Sunday afternoon, I went to see Akbar Ganji speak. Ganji, a well know Iranian journalist and dissident, was in Edmonton to deliver the closing keynote address at Towards ‘the Dignity of Difference’ conference being held at the University of Alberta.
In his youth, Ganji supported the Islamic revolution, later serving in the Revolutionary Guards Corps. He eventually became disenchanted with the regime, turning to journalism. He came to prominence investigating the murder of dissident authors in Iran. He was eventually jailed by the regime, and gained worldwide attention for his 80 day hunger strike in 2005, while in prison. He was released the following year and now lives abroad.
Speaking in Farsi (with a translation delivering his remarks in English), Ganji delivered a talk titled “Iran and the West: Confrontation or Dialogue?”. Conference organizers handed out a supporting paper, which I have loaded here.

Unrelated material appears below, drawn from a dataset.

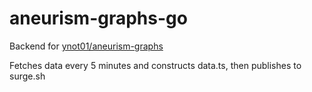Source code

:# aneurism-graphs-go

Backend for [ynot01/aneurism-graphs](https://github.com/ynot01/aneurism-graphs)

Fetches data every 5 minutes and constructs data.ts, then publishes to surge.sh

Ganji remarked earlier on that he was deviating some from the advertised topic, and focused more on the situation in Iran, and the history since the revolution 30 years ago.

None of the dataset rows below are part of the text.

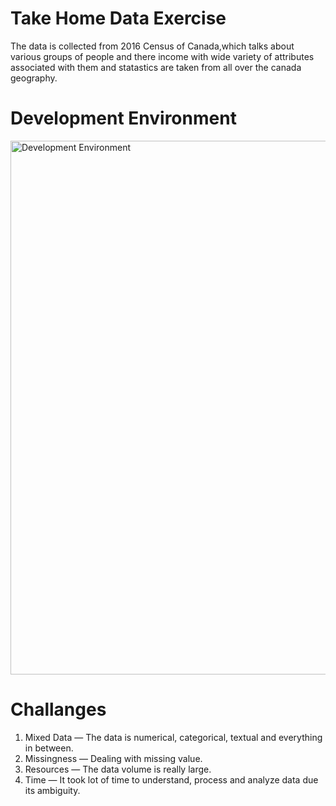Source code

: # Take Home Data Exercise

The data is collected from 2016 Census of Canada,which talks about various groups of people and there income with wide variety of attributes associated with them and statastics are taken from all over the canada geography.

# Development Environment
<img width="854" alt="Development Environment" src="https://user-images.githubusercontent.com/91077887/179615267-58045af2-ceb6-4924-ac10-3bc8bb4bfeb9.png">

# Challanges

1. Mixed Data — The data is  numerical,  categorical, textual and everything in between.
2. Missingness — Dealing with missing value.
3. Resources — The data volume is really large.
4. Time — It took lot of time  to understand, process and analyze data due its ambiguity.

Regarding dialogue between Iran and the west, he outlined some problems (such as the Green Revolution’s view of the government as illegitemate), but argued for engagement from the west regardless. He made an excellent point, noting that isolation of countries such as Cuba and North Korea hasn’t brought about change, contrasting this with the approach of the European Community with Turkey. By bringing Turkey into the fold, they can exert pressure and demand higher standards in terms of human rights, for example.
Ganji then continued to make a well thought out argument for a secular government in Iran. 30 years ago, Iran lacked the pre-conditions for a successful transition to democracy; he believes they exist now. He also believes in opening up Iran to foreign investment; he pointed out how China opened their economic borders 30 years ago and have led the world in economic growth since.

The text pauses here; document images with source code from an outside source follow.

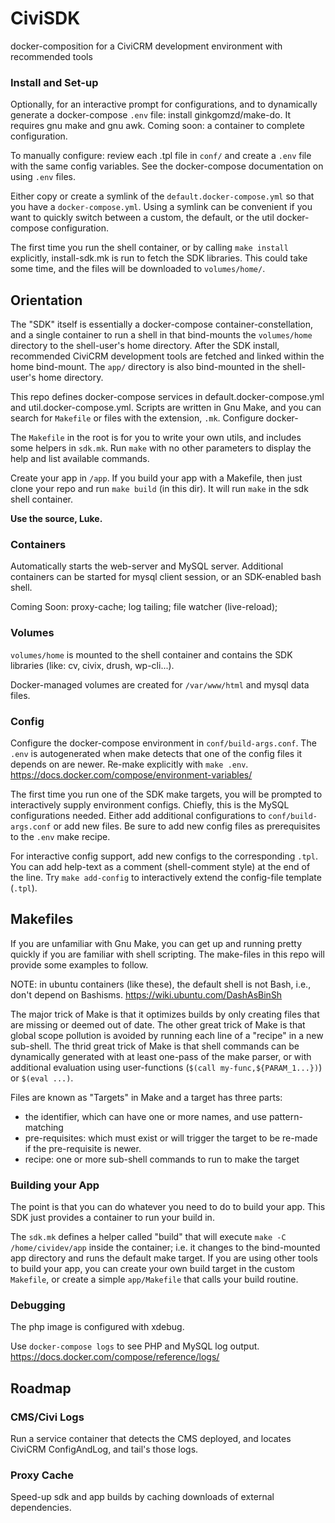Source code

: # CiviSDK
docker-composition for a CiviCRM development environment with recommended tools

### Install and Set-up

Optionally, for an interactive prompt for configurations, and to dynamically generate a docker-compose `.env` file: install ginkgomzd/make-do. It requires gnu make and gnu awk. Coming soon: a container to complete configuration.

To manually configure: review each .tpl file in `conf/` and create a `.env` file with the same config variables. See the docker-compose documentation on using `.env` files.

Either copy or create a symlink of the `default.docker-compose.yml` so that you have a `docker-compose.yml`. Using a symlink can be convenient if you want to quickly switch between a custom, the default, or the util docker-compose configuration.

The first time you run the shell container, or by calling `make install` explicitly, install-sdk.mk is run to fetch the SDK libraries. This could take some time, and the files will be downloaded to `volumes/home/`.


## Orientation

The "SDK" itself is essentially a docker-compose container-constellation, and a single container to run a shell in that bind-mounts the `volumes/home` directory to the shell-user's home directory. After the SDK install, recommended CiviCRM development tools are fetched and linked within the home bind-mount. The `app/` directory is also bind-mounted in the shell-user's home directory.

This repo defines docker-compose services in default.docker-compose.yml and util.docker-compose.yml. Scripts are written in Gnu Make, and you can search for `Makefile` or files with the extension, `.mk`. Configure docker-

The `Makefile` in the root is for you to write your own utils, and includes some helpers in `sdk.mk`. Run `make` with no other parameters to display the help and list available commands.

Create your app in `/app`. If you build your app with a Makefile, then just clone your repo and run `make build` (in this dir).
It will run `make` in the sdk shell container.

**Use the source, Luke.**

### Containers

Automatically starts the web-server and MySQL server. Additional containers can be started for mysql client session, or an SDK-enabled bash shell.

Coming Soon: proxy-cache; log tailing; file watcher (live-reload);

### Volumes

`volumes/home` is mounted to the shell container and contains the SDK libraries (like: cv, civix, drush, wp-cli...).

Docker-managed volumes are created for `/var/www/html` and mysql data files.

### Config

Configure the docker-compose environment in `conf/build-args.conf`. The `.env` is autogenerated when make detects that one of the config files it depends on are newer. Re-make explicitly with `make .env`. https://docs.docker.com/compose/environment-variables/

The first time you run one of the SDK make targets, you will be prompted to interactively supply environment configs. Chiefly, this is the MySQL configurations needed. Either add additional configurations to `conf/build-args.conf` or add new files. Be sure to add new config files as prerequisites to the `.env` make recipe.

For interactive config support, add new configs to the corresponding `.tpl`. You can add help-text as a comment (shell-comment style) at the end of the line. Try `make add-config` to interactively extend the config-file template (`.tpl`).

## Makefiles

If you are unfamiliar with Gnu Make, you can get up and running pretty quickly if you are familiar with shell scripting. The make-files in this repo will provide some examples to follow.

NOTE: in ubuntu containers (like these), the default shell is not Bash, i.e., don't depend on Bashisms. https://wiki.ubuntu.com/DashAsBinSh

The major trick of Make is that it optimizes builds by only creating files that are missing or deemed out of date. The other great trick of Make is that global scope pollution is avoided by running each line of a "recipe" in a new sub-shell. The thrid great trick of Make is that shell commands can be dynamically generated with at least one-pass of the make parser, or with additional evaluation using user-functions (`$(call my-func,${PARAM_1...})`) or `$(eval ...)`.

Files are known as "Targets" in Make and a target has three parts:

 * the identifier, which can have one or more names, and use pattern-matching
 * pre-requisites: which must exist or will trigger the target to be re-made if the pre-requisite is newer.
 * recipe: one or more sub-shell commands to run to make the target

### Building your App

The point is that you can do whatever you need to do to build your app. This SDK just provides a container to run your build in.

The `sdk.mk` defines a helper called "build" that will execute `make -C /home/cividev/app` inside the container; i.e. it changes to the bind-mounted app directory and runs the default make target. If you are using other tools to build your app, you can create your own build target in the custom `Makefile`, or create a simple `app/Makefile` that calls your build routine.

### Debugging

The php image is configured with xdebug.

Use `docker-compose logs` to see PHP and MySQL log output. https://docs.docker.com/compose/reference/logs/

## Roadmap

### CMS/Civi Logs

Run a service container that detects the CMS deployed, and locates CiviCRM ConfigAndLog, and tail's those logs.

### Proxy Cache

Speed-up sdk and app builds by caching downloads of external dependencies.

In essence, he is arguing for a true liberal-democratic state. Secular, with free elections and the respect of human rights as a foundation. He issued critiques of governments in the middle east and the west, arguing that the fundamentalists in Iran, Israel, and the United States (until this year), in effect, kept each other in business. His claim that you can’t have dialogue between fundamentalists prompted the professor sitting behind me to audibly utter “bullshit” to his two colleagues beside him.
While most of his arguments on Iran were standard fare from academics, he made some salient points. He reminded us that the problems in the Middle East cannot be solved in isolation. What happens in Gaza affects the situation in Iran, and vice-versa. He argued for the value of social networks, which he sees happening in Iran. Without a trace of irony, given the location, he argued against filtering these social networks through a single political party, since that would be detrimental to the political culture. His most poignant criticism came at the end, when he criticized groups like Hamas and Hezbollah for winning an election, then changing the rules so future elections wouldn’t be competitive. In his words, “democracy has an expiry date”. You must be able to go to the polls and have confident that your vote will count and the government may change.
I would have enjoyed this talk much more had Ganji focused on his personal story, particularly his journalistic efforts and his time in jail. Most of the talk consisted of standard points and arguments on Iran. If there’s a takeaway from that end of his talk, it’s a re-emphasis of the value of dialogue, and of understanding the culture you’re trying to interact with and understand. I just wish Ganji had gone more in depth with that, and told us more of his story. That would have helped us understand Iran more than his general arguments did.